Smol-Smoltalk	Efficiency-Focused Fine-Tuning	High-quality, compact dialogue dataset designed for small-model fine-tuning and alignment stability.
ShareGPT (Vicuna Unfiltered)	General Instruction Data	A large-scale collection of real user–assistant conversations used for diverse instruction-following capability.

All datasets were sourced from the Hugging Face Datasets Hub and are redistributed under their respective open licenses.

3. Configuration and Setup

Open the configuration file:

simple_llama/finetune/full_sft/sft_config.py

Key parameters:

# === Paths and Dataset ===
model_path = root_path("simple_llama", "pretraining", "checkpoints")
tokenizer_path = root_path("simple_llama", "dataset", "bpe_8k.json")
ft_json_path = root_path("simple_llama", "finetune", "ft_dataset", "merged_ft_dataset.json")
ckpt_dir = root_path("simple_llama", "finetune", "full_sft", "sft_checkpoints")
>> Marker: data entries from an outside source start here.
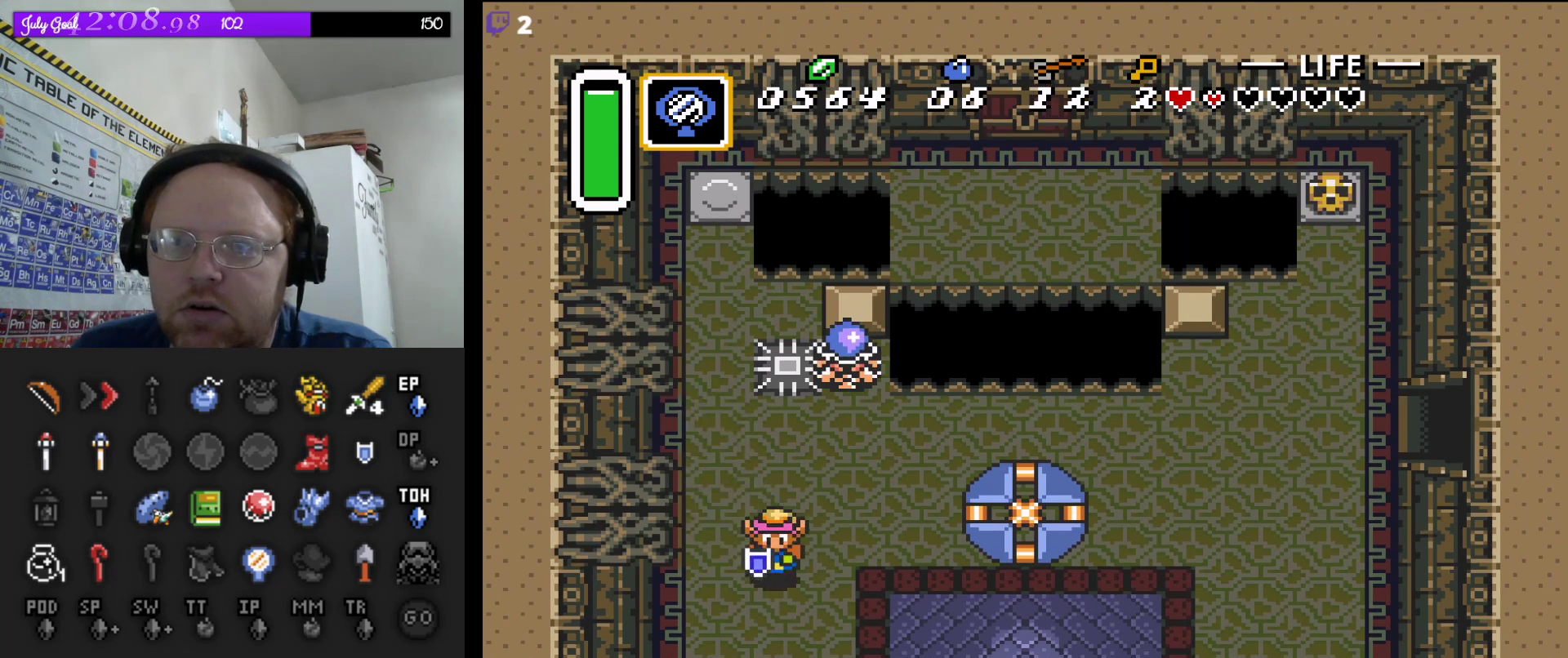
{"buttons": ["DPAD_DOWN", "DPAD_RIGHT"], "events": []}
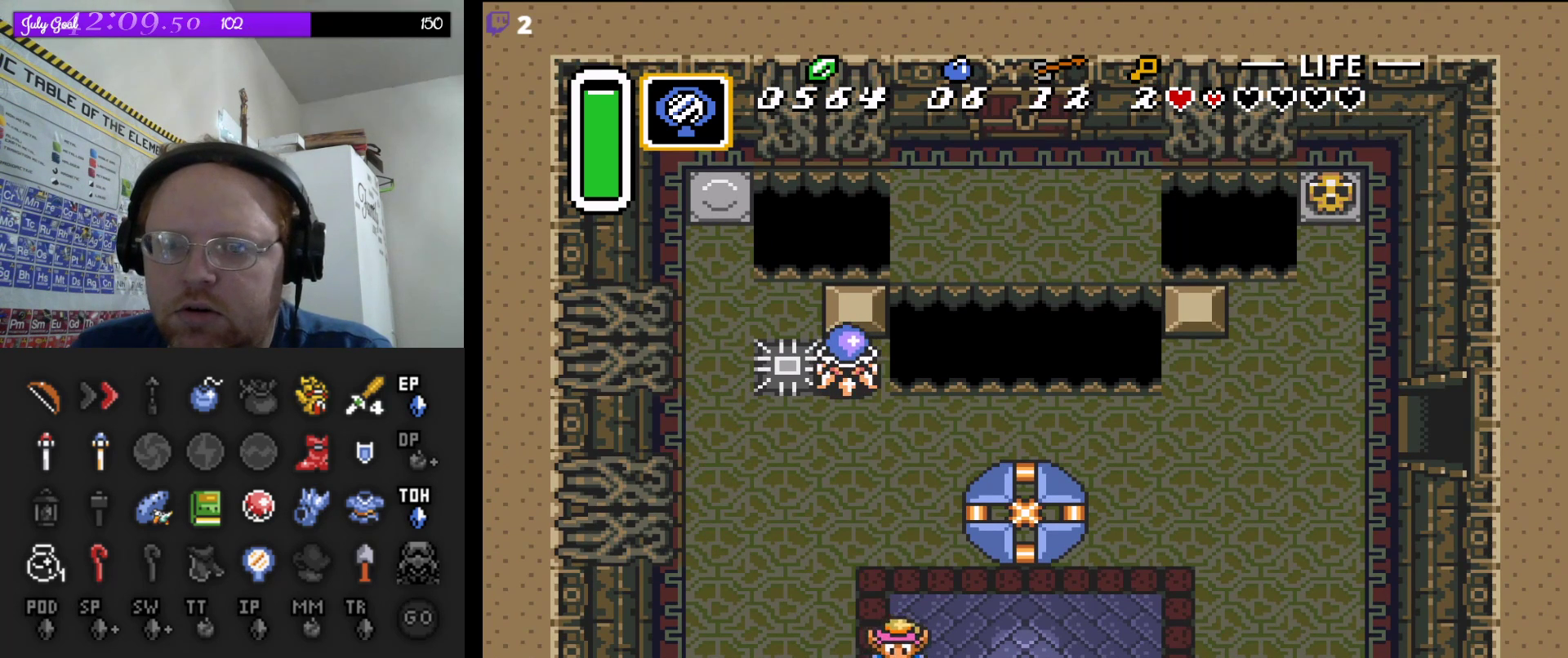
{"buttons": ["DPAD_DOWN"], "events": [[167, "DPAD_DOWN", "up"], [283, "DPAD_DOWN", "down"], [433, "DPAD_RIGHT", "up"]]}
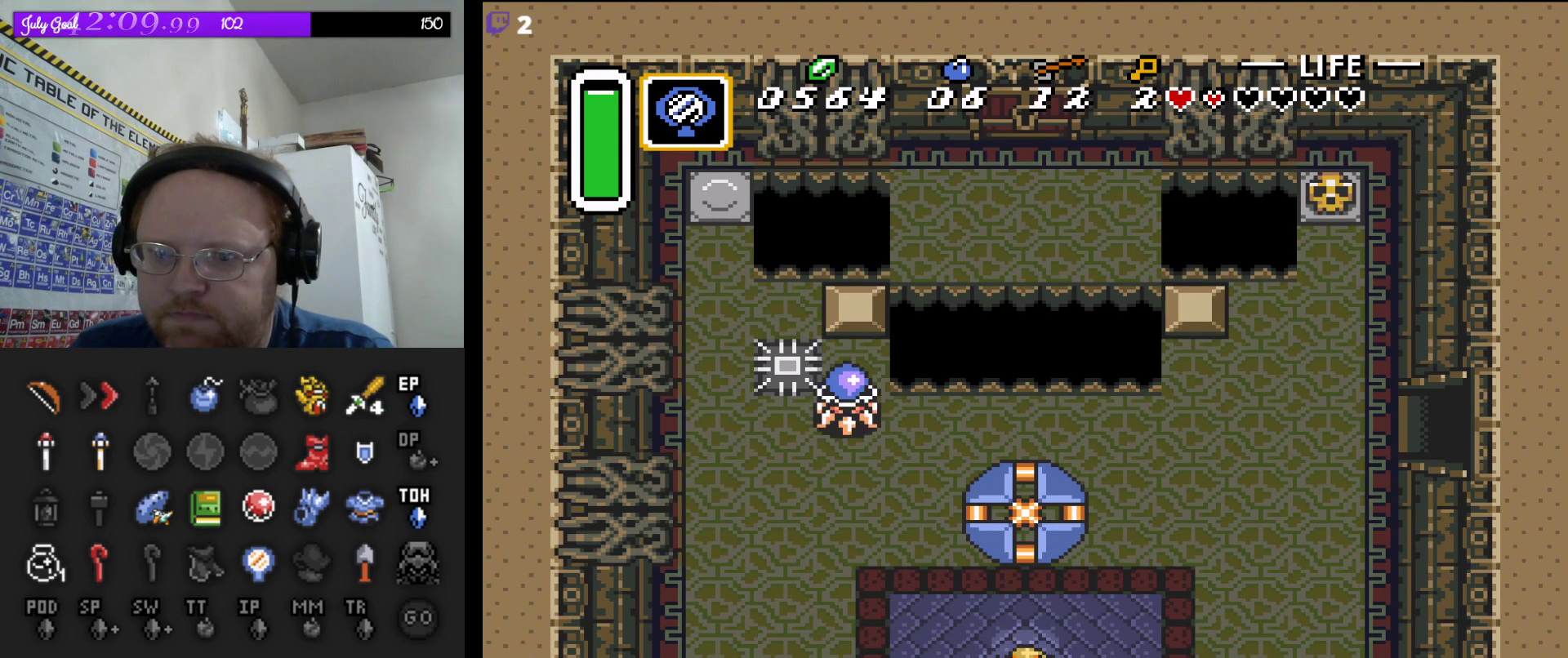
{"buttons": ["DPAD_DOWN"], "events": []}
# === Batch & Sequence ===
batch_size = 32
grad_accum_steps = 16

# === Training Schedule ===
max_lr = 1e-5
min_lr = 1e-6
warmup_iterations = 100
epochs = 3

# === Evaluation ===
eval_interval = 8  # Evaluate every N optimizer steps
eval_num_samples = 256

You can adjust these values depending on GPU memory or experiment goals. Most crucially, ensure that the model_path and ft_json_path points to the correct file locations

4. Training Workflow

After gathering the SFT dataset, run the following command to start fine-tuning:

python3 finetune/full_sft/finetune.py

Or, if you're already in the simple_llama/finetune/full_sft/ directory:

python3 finetune.py

If within the full_sft directory already

What Happens Internally

The pretrained checkpoint is loaded from the pretraining phase.
The JSON dataset is loaded and tokenized automatically by JSONDatasetLoader.
Tokenized data is sharded and saved temporarily for fast access.
Each batch is dynamically padded to match the longest sequence in the batch.
The model is fine-tuned using CrossEntropyLoss, ignoring <PAD> tokens.
Periodic validation and text generation samples are logged.
Checkpoints are saved every epoch under sft_checkpoints/.

Logging and Checkpoints

Logs are written to sft_progress.txt.
Each checkpoint file includes:
Model weights
Config dataclass (for later reconstruction)
Training progress metadata

To resume training from a checkpoint, set load_ckpt=True in your config.

5. Summary

By the end of SFT, you will have a fine-tuned SimpleLLaMA model capable of conversational, instruction-following behavior. At this point, the model can be used for inference, or it can be further tuned (aligned) using Reinforcement Learning.

This concludes the Supervised Fine-Tuning stage. The next section, Reinforcement Learning, builds on this to align model behavior with human preferences using Direct Preference Optimization (DPO).